It's basically repeating the same thing for 90% of the article; talking about
the spanish prisoner movie. Nothing about why zuckerberg is 'running a con' or
what the con even is.

Then at the end of it, I'm supposed to believe that the con is the fact that
libra, while potentially facilitating ecommerce and being generally a good
thing, is going to kill bitcoin. Why is that a bad thing? If it's better at
ecommerce than bitcoin is, then bitcoin deserves to die. It's not insidious to
win at something if it's better.

I don't even know if I agree that Libra is a good thing, but the conclusions
drawn here don't make any sense.

------
igrobforfun
>I will TAKE the protocols and the KYC procedures and everything else Libra
offers, and I will USE all of that to further the social justice goals that I
maintain.

No, you won't. If your goals really are opposed to the current crop of
political elites, then they won't let you use Libra to replace them.

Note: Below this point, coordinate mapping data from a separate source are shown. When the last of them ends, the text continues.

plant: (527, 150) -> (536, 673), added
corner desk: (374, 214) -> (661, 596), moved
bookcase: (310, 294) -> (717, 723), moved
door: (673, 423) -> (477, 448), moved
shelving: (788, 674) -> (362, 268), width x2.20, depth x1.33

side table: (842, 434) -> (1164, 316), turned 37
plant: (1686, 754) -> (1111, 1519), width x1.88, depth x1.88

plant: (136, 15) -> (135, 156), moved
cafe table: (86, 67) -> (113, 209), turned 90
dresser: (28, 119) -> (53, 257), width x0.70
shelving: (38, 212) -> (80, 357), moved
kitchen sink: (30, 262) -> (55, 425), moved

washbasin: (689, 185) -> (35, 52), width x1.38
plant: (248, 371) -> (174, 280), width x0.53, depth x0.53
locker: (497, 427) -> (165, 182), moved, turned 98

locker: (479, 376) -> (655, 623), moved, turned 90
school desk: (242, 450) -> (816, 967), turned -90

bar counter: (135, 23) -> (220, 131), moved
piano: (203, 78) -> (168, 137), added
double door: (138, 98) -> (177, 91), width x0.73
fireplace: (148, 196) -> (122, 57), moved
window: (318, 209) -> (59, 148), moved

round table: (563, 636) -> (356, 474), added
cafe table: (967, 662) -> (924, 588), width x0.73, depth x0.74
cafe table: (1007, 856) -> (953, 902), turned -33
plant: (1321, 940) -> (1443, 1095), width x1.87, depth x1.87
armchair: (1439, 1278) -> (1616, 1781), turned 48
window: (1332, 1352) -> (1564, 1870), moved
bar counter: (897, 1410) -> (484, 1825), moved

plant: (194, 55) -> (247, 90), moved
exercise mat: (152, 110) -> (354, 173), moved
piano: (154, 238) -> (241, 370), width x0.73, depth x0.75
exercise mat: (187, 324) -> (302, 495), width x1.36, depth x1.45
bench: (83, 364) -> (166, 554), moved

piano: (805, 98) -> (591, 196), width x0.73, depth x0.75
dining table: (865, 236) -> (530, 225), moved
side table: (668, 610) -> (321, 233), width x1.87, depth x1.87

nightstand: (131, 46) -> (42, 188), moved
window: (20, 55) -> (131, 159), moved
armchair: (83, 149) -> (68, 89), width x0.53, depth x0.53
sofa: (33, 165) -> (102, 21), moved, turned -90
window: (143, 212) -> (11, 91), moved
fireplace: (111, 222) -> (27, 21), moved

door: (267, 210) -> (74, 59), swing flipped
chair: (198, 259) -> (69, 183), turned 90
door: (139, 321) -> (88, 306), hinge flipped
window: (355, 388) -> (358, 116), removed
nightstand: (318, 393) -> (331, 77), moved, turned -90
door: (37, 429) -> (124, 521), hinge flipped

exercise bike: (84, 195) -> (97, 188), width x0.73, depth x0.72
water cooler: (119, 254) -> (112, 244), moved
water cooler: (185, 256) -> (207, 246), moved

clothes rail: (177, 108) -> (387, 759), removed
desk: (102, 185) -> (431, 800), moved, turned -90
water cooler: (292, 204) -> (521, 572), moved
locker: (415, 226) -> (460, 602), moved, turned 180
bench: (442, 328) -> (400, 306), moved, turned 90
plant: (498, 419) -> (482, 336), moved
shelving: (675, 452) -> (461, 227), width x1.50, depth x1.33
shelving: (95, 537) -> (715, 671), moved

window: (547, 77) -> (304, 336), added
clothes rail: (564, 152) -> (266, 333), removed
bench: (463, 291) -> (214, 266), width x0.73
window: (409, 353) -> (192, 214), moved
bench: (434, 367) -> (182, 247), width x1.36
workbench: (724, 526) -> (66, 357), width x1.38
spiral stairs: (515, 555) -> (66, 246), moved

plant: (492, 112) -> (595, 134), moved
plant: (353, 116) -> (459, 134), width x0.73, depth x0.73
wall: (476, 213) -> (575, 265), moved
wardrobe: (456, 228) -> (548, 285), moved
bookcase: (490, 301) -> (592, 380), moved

When your opponents make up unfair rules to stop you, dont play by their
rules.

------
fc_barnes
The author is painfully edgy and seems to be oblivious to the fact that the
main use-case for Bitcoin, aside from transferring wealth from marks to
whales, is the purchase of contraband, which Libra presumably won't allow. The
article is a reasonably fun read, despite this.

------
strikelaserclaw
Most people couldn't give two shi*ts about the government monitoring their
financial activity, in fact they would like their money to have some sort of
regulation from the government. As far as bitcoin goes, it is completely
controlled by very few entities, it in no way benefits the common man (just
benefits a different oligarchy, one that is shadier).

------
markemer
This guy is right about one thing. The Spanish Prisoner is a great film. The
rest is gibberish.